Using something like Epydoc, you can specify all the instance variables a class will have. Be scrupulous about documenting your code, and be equally scrupulous about ensuring that your code and your documentation remain in sync.
Adopt coding conventions that encourage the kind of code you find easiest to maintain. There's nothing better than setting a good example.
Keep your classes and functions small and well-defined. If they get too big, break them up. It's easier to figure out what's going on that way.
If you really want to insist that instance variables be declared before referenced, there are some metaclass tricks you can use. e.g., You can create a common base class that, using metaclass logic, enforces the convention that only variables that are declared when the subclass is declared can later be set.
This problem is easily solved by specifying coding standards such as declaring all instance variables in the init method of your object. This isn't really a problem with python as much as the programmer.
If what the code is doing becomes mysterious for some reason .. there should either be comments or the function names should make it obvious.
This is just my opinion though.
I personally think not having to declare variables is one of the dangerous things in Python, especially when doing classes. It is all too easy to accidentally create a variable by simple mistyping and then boggle at the code at length, unable to find the mistake.
Adding a property just before you need it will prevent you from using it before it's got a value.
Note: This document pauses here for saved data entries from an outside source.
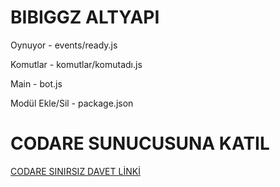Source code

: BIBIGGZ ALTYAPI
=================
Oynuyor - events/ready.js

Komutlar - komutlar/komutadı.js

Main - bot.js

Modül Ekle/Sil - package.json

CODARE SUNUCUSUNA KATIL
=================

[CODARE SINIRSIZ DAVET LİNKİ](https://discord.gg/MeC8c3p)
Personally, I always find classes hard to follow just from reading source - I read the documentation and find out what it's supposed to do, and then it usually makes sense when I read the source again.
The fact that such stuff is allowed is only useful in rare times for prototyping; while Javascript tends to allow anything and maybe such an example could be considered normal (I don't really know), in Python this is mostly a negative byproduct of omission of type declaration, which can help speeding up development - if you at some point change your mind on the type of a variable, fixing type declarations can take more time than the fixes to actual code, in some cases, including the renaming of a type, but also cases where you use a different type with some similar methods and no superclass/subclass relationship.